Knowing that I'd never make it to New York if she unzipped that carrier, I whipped out the last ace literally up my sleeve: my arms -- which, after this morning's ordeal, were a shredded, bloody mess that said all too clearly, Open that bag, and you're next.

Suddenly, the TSA agent experienced a change of heart.

"I'll just pat your bag down," she said.

A few wary pats on my cat carrier later, and I was free -- but not before the TSA agent wheeled me around on my heels, pointed my body in the direction of the nearest bar and all but ordered me to have a drink. I had two.

Later on, after I boarded the plane with a mewling Goat and Gracie, I could sense the other passengers shift in their seats nervously. No one wanted to sit next to two angry cats for a five-hour flight, and I can't say I blamed them. But by that point, I couldn't care less. I'd paid my fare -- including a fee for both cats -- and had made it this far without having a major coronary event or losing a pet.

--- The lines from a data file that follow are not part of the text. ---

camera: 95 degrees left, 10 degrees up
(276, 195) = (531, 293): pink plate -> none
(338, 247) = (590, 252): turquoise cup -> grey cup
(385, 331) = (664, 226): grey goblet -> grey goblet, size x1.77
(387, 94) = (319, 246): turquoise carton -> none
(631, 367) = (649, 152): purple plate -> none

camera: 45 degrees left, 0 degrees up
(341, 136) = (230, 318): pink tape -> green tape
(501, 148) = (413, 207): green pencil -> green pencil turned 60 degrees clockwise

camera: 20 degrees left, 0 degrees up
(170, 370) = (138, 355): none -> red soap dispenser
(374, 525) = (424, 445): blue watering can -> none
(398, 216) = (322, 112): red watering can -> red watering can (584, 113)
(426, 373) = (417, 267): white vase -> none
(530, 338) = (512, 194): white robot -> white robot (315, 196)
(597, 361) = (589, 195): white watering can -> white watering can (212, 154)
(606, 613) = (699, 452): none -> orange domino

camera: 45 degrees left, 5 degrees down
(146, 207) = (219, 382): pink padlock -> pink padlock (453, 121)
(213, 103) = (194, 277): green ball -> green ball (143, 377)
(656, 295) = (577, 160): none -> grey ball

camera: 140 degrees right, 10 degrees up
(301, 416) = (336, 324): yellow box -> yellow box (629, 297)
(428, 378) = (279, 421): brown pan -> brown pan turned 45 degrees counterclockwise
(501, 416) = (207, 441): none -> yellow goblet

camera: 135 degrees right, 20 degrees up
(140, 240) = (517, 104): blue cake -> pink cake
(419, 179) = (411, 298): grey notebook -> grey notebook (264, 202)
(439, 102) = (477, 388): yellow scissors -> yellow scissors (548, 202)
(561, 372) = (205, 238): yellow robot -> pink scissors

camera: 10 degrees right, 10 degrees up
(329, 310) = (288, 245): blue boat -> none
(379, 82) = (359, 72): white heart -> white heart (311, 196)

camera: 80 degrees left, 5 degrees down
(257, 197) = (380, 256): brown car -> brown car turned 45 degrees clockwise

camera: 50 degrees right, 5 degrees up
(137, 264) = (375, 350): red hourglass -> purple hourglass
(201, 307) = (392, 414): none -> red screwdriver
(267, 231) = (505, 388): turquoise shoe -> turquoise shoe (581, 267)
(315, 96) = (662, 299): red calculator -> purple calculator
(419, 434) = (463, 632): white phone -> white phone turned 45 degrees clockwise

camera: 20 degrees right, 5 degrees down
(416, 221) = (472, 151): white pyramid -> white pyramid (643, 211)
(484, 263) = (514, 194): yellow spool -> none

In the end, I'm happy to report that we all made it to New York in one piece. It took a solid week before the cats got brave enough to venture out of the closet and into their new home, but in due time, they were back to running things like a couple of tyrants. The moral? If you're moving with pets, know full well that they're resilient creatures that will bounce back in due time. As for humans … well, I'm still recovering.